If you’re thinking, ‘Yes, but is he more popular than Java?’ you need to take some time off.

Colour me disconsolate

Chris Belham’s project to catalogue the coloured screens of unhappiness gets off to a flying start with too many suggestions to carry this week, so we’ll start with this one: ‘I’d like to put forward “the black screen of confusion” as a colour of unhappiness,’ says Andrea Marshall, who has just dealt with a user who claimed that his stupid computer wasn’t working – until she pointed out that it might need some electricity.
‘These people are allowed to drive cars and have children,’ she says.
Ben Meadowcroft at Ultra Electronics Airport Systems nominates the flashing red box of the Amiga Guru Meditation error screens – look them up on Wikipedia – as ‘far superior to any other brand since’.
‘With the horror of a flashing red warning and incomprehensible jargon you always felt that under the cover was a truly awesome disaster,’ he says in his nomination. The terror was not undermined at all by the special error code 48454C50: ‘HELP’ in hexadecimal.
Keep sending them. And please tell us you don’t use the Amigas in your job, Ben.

Dix days a week

Shocking news about decimal time: ‘I am surprised nobody has pointed out that our old enemies the French – the source of all things decimal – did it years ago. Following the French Revolution the National Convention decreed there should be a new calendar. There were 12 30-day months in a year, but each month was divided into 10-day decades. There were 10 hours in a day, 100 minutes in an hour and 100 seconds in a minute,’ says Neil Haskett.
For anyone travelling to France in the near future, you’ll be relieved to know this has been amended: these days a French week lasts no more than 35 hours.

Get with the programmer

Do computer programmers still exist? We bring you a heart-rending story of one more forgotten man. ‘Yes, I too am a programmer,’ says ‘R’.
‘We do still exist in the backwaters of government, using prehistoric skills and technology. I’ve been at the heady heights of “senior programmer” for 14 years now, because there’s nowhere more senior to go.’
But now a fresh peril haunts R’s every waking moment, which, let’s face it, are probably fewer than most people’s. ‘With the “efficiency savings” forced on us every year by central government, there is no one left to be senior to, as almost everyone else has been redeployed or is about to be.’
If it wasn’t for his final salary pension scheme, R would be quite disheartened.
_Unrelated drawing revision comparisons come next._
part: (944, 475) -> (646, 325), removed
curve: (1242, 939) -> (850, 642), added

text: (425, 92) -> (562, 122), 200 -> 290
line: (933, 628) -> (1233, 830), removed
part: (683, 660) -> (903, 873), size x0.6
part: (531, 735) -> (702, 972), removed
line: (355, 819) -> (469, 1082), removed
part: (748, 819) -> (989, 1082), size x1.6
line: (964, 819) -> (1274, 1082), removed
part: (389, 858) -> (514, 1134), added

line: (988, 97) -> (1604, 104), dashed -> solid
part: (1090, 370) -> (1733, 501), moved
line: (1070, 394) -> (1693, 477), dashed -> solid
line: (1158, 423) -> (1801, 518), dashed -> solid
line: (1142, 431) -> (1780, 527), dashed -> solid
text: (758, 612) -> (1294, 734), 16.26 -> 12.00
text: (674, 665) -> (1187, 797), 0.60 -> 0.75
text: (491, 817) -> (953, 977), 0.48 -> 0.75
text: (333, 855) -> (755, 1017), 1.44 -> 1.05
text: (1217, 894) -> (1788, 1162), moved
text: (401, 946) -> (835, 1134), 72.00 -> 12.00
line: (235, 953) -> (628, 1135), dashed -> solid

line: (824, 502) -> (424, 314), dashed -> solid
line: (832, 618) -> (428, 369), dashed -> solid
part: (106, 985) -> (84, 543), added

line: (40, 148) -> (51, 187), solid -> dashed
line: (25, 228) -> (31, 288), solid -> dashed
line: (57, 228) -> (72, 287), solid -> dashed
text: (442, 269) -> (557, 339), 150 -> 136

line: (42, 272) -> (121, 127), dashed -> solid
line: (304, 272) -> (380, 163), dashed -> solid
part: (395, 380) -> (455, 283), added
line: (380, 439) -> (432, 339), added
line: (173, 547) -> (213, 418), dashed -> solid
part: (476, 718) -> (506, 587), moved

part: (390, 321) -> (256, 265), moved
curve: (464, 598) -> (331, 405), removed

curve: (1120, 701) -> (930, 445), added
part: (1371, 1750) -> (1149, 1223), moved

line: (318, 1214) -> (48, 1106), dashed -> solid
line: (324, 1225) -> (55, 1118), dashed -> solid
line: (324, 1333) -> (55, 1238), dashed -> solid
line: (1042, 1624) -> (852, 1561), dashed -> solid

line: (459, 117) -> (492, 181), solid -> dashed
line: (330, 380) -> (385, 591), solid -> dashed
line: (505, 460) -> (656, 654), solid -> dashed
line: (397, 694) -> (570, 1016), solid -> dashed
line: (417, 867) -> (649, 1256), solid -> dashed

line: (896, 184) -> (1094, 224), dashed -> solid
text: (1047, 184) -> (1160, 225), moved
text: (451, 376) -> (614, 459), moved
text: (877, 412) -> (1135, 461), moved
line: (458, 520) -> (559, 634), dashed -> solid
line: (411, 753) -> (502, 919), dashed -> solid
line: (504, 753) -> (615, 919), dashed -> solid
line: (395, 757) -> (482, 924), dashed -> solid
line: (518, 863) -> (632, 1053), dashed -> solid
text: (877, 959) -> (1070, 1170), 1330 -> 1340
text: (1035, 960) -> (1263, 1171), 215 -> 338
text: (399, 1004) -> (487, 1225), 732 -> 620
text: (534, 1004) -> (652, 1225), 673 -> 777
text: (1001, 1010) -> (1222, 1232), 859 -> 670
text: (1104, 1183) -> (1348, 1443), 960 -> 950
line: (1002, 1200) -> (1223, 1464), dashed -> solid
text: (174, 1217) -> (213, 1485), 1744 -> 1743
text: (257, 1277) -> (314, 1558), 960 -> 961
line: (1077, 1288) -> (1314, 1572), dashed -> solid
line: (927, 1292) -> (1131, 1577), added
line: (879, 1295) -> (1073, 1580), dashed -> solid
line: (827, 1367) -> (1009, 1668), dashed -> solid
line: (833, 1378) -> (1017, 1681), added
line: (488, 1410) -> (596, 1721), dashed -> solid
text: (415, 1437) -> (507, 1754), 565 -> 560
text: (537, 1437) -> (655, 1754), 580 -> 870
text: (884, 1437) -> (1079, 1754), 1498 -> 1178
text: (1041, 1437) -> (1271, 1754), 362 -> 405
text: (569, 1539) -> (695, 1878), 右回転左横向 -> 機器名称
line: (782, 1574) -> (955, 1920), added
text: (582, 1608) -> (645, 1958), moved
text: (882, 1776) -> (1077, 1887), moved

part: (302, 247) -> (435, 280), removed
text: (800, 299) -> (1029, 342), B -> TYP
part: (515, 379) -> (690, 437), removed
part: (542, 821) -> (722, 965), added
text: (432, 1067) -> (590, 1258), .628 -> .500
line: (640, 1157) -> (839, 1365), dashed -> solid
If there are any more of you out there still called computer programmers, we’re here to listen.

Gently does it

Chinese machine translation is a gift that goes on giving: ‘A campaign brokerage industry supernovae are born!’ says www.news365.com.cn.
Well, it does after Tom Akerman at Margaux Matrix Googled for news about his company and found that press release posted on the site. So he translated it to find that the organisation’s founders, Joe Sweeney and Steve Burgess, had become ‘the gentle Nepal’ and ‘gentle Buddhist nun’.
As they work in Formula 1, a sector in which the religious Buddhist community has so far had little influence, we look forward to a calmer, more caring British Grand Prix next year.